[Your goal]
Reproduce the lines below word for word, leaving out the pictures.

[Entries supplied]
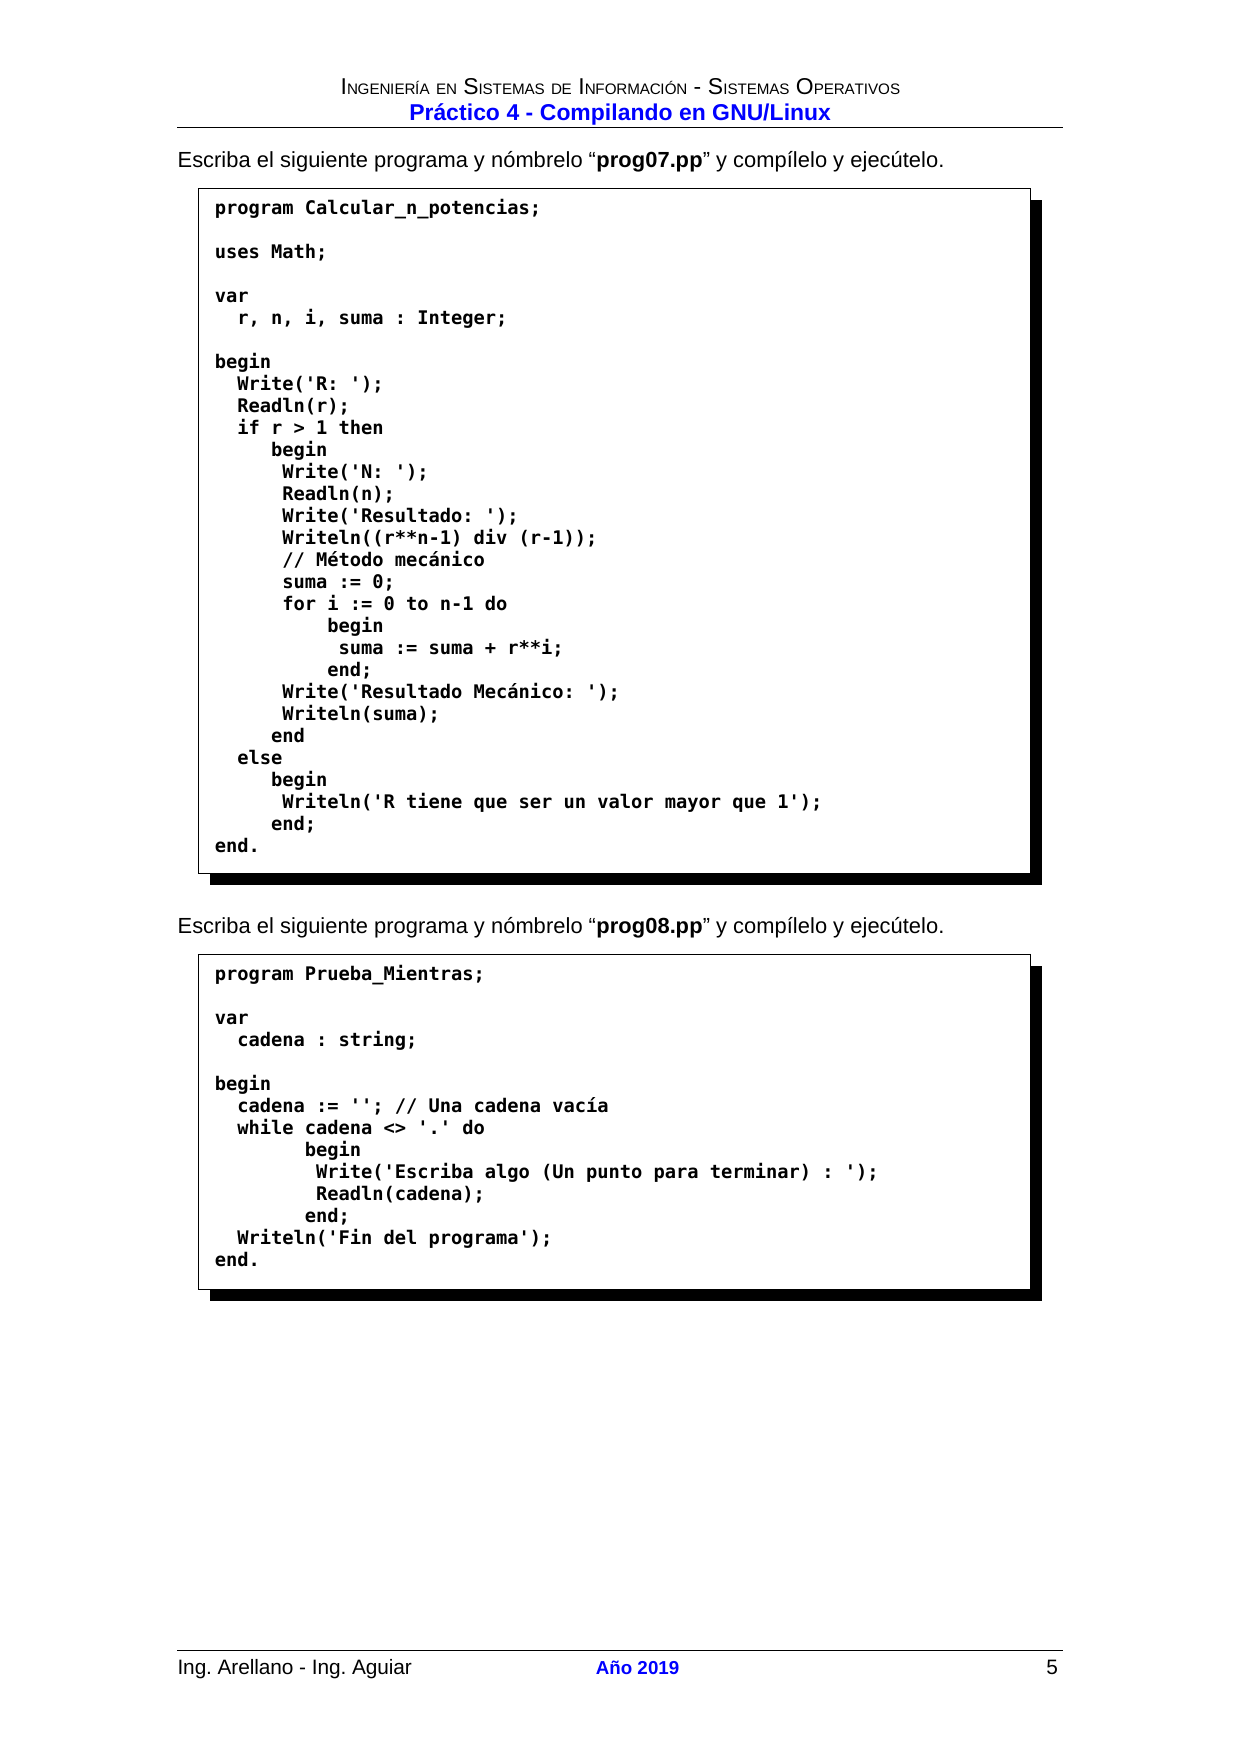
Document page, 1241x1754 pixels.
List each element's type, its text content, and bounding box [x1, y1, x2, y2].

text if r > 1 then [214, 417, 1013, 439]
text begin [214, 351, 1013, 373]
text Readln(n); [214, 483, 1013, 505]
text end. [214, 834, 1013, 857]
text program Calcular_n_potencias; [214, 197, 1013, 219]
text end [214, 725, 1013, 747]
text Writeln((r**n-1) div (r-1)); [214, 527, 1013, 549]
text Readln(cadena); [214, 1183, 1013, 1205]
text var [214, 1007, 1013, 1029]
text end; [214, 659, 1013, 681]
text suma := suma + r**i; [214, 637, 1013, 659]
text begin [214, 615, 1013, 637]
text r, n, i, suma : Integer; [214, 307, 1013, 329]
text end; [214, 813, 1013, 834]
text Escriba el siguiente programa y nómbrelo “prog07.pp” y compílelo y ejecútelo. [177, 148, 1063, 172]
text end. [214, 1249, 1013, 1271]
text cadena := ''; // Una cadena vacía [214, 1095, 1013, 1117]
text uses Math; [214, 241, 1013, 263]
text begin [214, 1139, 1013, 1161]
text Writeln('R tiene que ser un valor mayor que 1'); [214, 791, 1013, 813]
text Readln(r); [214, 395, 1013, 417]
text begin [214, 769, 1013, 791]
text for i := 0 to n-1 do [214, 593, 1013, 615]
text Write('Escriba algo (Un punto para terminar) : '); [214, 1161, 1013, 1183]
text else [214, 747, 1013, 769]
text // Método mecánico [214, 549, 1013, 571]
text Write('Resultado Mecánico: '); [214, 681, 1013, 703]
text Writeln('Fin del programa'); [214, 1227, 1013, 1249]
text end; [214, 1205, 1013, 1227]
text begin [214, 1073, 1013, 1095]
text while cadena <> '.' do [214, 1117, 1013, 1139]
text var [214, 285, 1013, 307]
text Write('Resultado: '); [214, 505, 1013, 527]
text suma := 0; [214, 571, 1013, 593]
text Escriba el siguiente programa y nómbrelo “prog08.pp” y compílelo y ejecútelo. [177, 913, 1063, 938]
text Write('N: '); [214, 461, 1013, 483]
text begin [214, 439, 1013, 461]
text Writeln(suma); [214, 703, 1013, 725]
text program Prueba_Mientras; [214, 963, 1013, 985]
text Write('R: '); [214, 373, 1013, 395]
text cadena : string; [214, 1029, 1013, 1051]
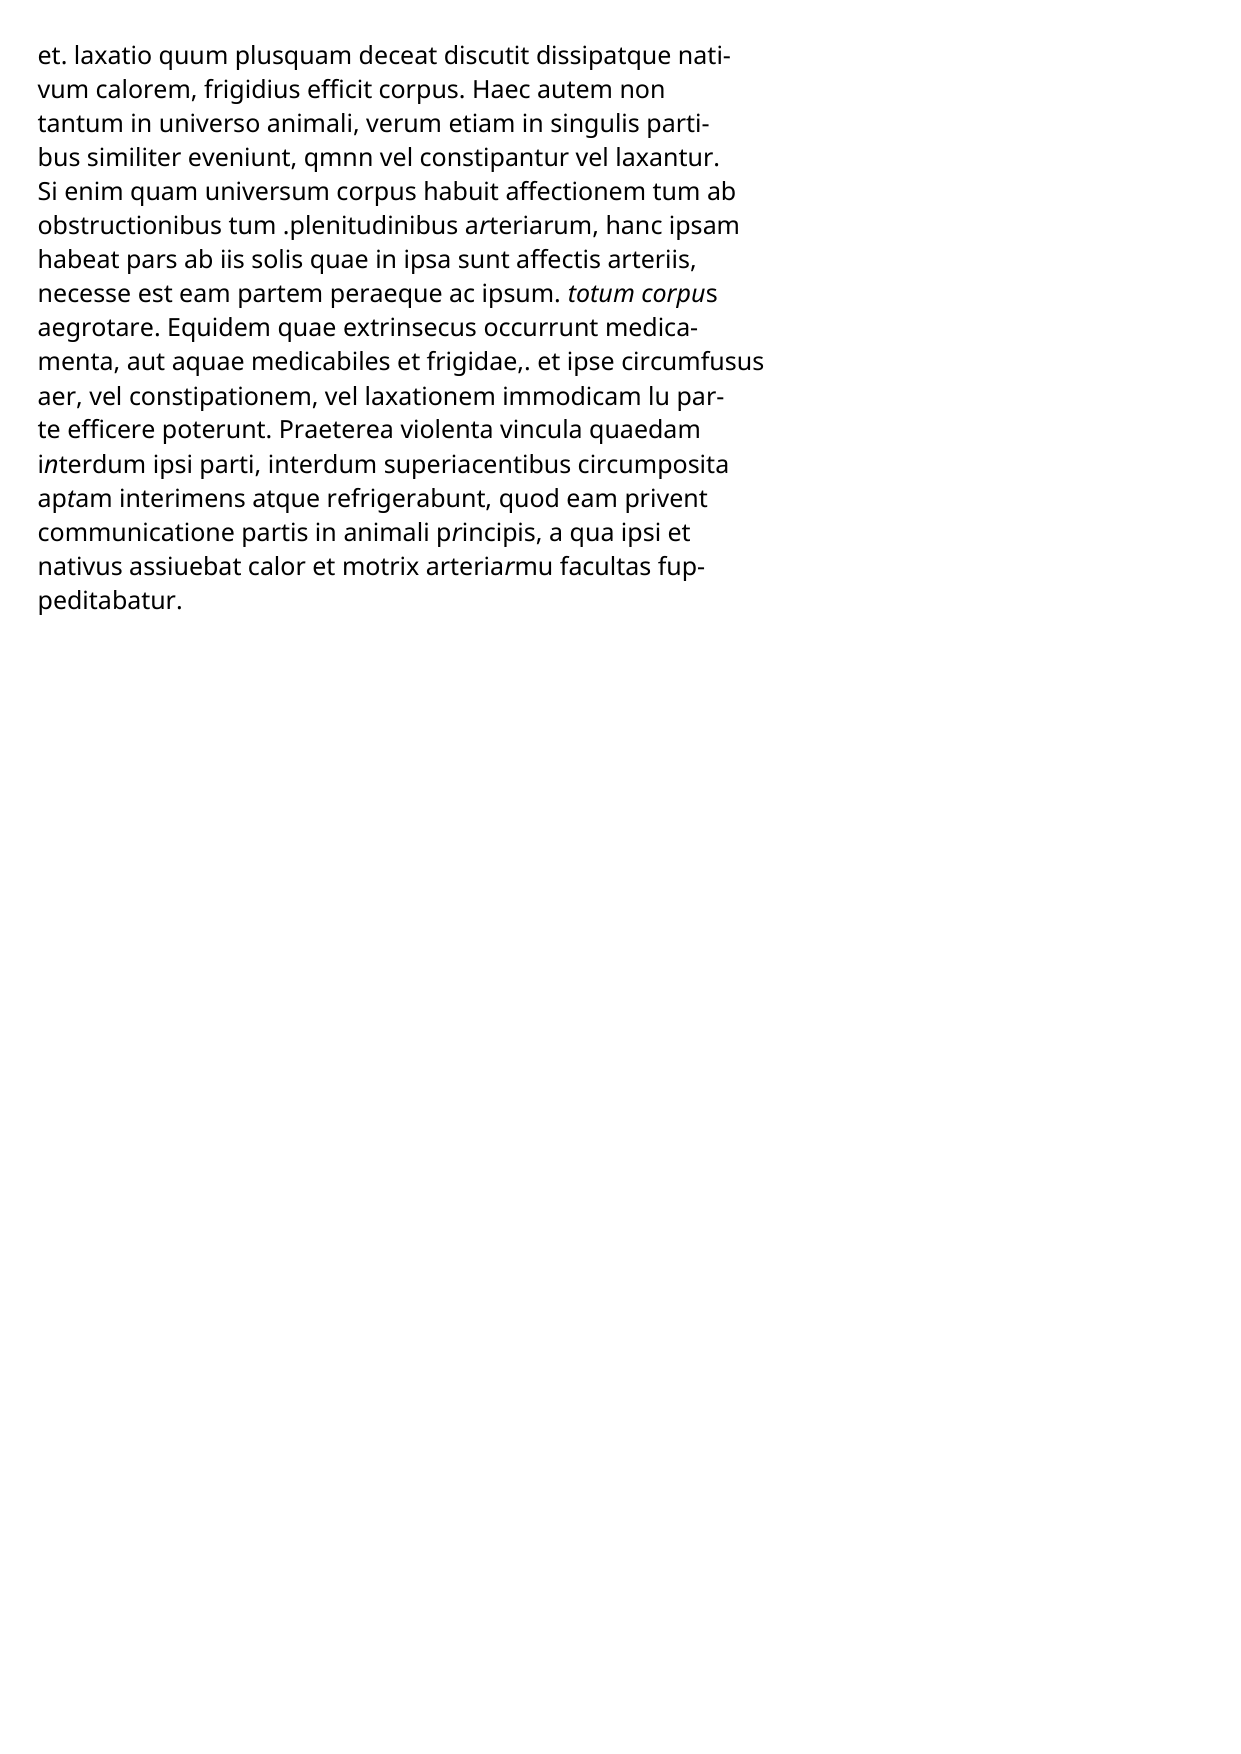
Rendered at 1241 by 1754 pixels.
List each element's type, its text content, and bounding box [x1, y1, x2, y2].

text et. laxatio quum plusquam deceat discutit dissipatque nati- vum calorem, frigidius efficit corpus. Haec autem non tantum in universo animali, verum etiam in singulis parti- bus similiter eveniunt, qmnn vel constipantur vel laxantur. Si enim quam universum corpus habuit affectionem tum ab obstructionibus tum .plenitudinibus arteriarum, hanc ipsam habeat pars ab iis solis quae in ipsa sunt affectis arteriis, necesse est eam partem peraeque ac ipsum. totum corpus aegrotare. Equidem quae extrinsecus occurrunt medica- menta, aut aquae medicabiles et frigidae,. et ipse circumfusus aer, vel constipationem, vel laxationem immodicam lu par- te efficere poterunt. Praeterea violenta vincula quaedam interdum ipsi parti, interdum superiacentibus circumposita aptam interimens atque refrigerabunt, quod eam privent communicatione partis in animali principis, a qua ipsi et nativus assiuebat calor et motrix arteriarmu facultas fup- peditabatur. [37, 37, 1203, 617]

[Written solution]
Document page, 1241x1754 pixels.
List each element's type, its text content, and bounding box [x1, y1, x2, y2].

text if r > 1 then [214, 417, 1013, 439]
text begin [214, 351, 1013, 373]
text Readln(n); [214, 483, 1013, 505]
text end. [214, 834, 1013, 857]
text program Calcular_n_potencias; [214, 197, 1013, 219]
text end [214, 725, 1013, 747]
text Writeln((r**n-1) div (r-1)); [214, 527, 1013, 549]
text Readln(cadena); [214, 1183, 1013, 1205]
text var [214, 1007, 1013, 1029]
text end; [214, 659, 1013, 681]
text suma := suma + r**i; [214, 637, 1013, 659]
text begin [214, 615, 1013, 637]
text r, n, i, suma : Integer; [214, 307, 1013, 329]
text end; [214, 813, 1013, 834]
text Escriba el siguiente programa y nómbrelo “prog07.pp” y compílelo y ejecútelo. [177, 148, 1063, 172]
text end. [214, 1249, 1013, 1271]
text cadena := ''; // Una cadena vacía [214, 1095, 1013, 1117]
text uses Math; [214, 241, 1013, 263]
text begin [214, 1139, 1013, 1161]
text Writeln('R tiene que ser un valor mayor que 1'); [214, 791, 1013, 813]
text Readln(r); [214, 395, 1013, 417]
text begin [214, 769, 1013, 791]
text for i := 0 to n-1 do [214, 593, 1013, 615]
text Write('Escriba algo (Un punto para terminar) : '); [214, 1161, 1013, 1183]
text else [214, 747, 1013, 769]
text // Método mecánico [214, 549, 1013, 571]
text Write('Resultado Mecánico: '); [214, 681, 1013, 703]
text Writeln('Fin del programa'); [214, 1227, 1013, 1249]
text end; [214, 1205, 1013, 1227]
text begin [214, 1073, 1013, 1095]
text while cadena <> '.' do [214, 1117, 1013, 1139]
text var [214, 285, 1013, 307]
text Write('Resultado: '); [214, 505, 1013, 527]
text suma := 0; [214, 571, 1013, 593]
text Escriba el siguiente programa y nómbrelo “prog08.pp” y compílelo y ejecútelo. [177, 913, 1063, 938]
text Write('N: '); [214, 461, 1013, 483]
text begin [214, 439, 1013, 461]
text Writeln(suma); [214, 703, 1013, 725]
text program Prueba_Mientras; [214, 963, 1013, 985]
text Write('R: '); [214, 373, 1013, 395]
text cadena : string; [214, 1029, 1013, 1051]
Rendered at 1241 by 1754 pixels.
List each element's type, its text content, and bounding box [x1, y1, x2, y2].

text et. laxatio quum plusquam deceat discutit dissipatque nati- vum calorem, frigidius efficit corpus. Haec autem non tantum in universo animali, verum etiam in singulis parti- bus similiter eveniunt, qmnn vel constipantur vel laxantur. Si enim quam universum corpus habuit affectionem tum ab obstructionibus tum .plenitudinibus arteriarum, hanc ipsam habeat pars ab iis solis quae in ipsa sunt affectis arteriis, necesse est eam partem peraeque ac ipsum. totum corpus aegrotare. Equidem quae extrinsecus occurrunt medica- menta, aut aquae medicabiles et frigidae,. et ipse circumfusus aer, vel constipationem, vel laxationem immodicam lu par- te efficere poterunt. Praeterea violenta vincula quaedam interdum ipsi parti, interdum superiacentibus circumposita aptam interimens atque refrigerabunt, quod eam privent communicatione partis in animali principis, a qua ipsi et nativus assiuebat calor et motrix arteriarmu facultas fup- peditabatur. [37, 37, 1203, 617]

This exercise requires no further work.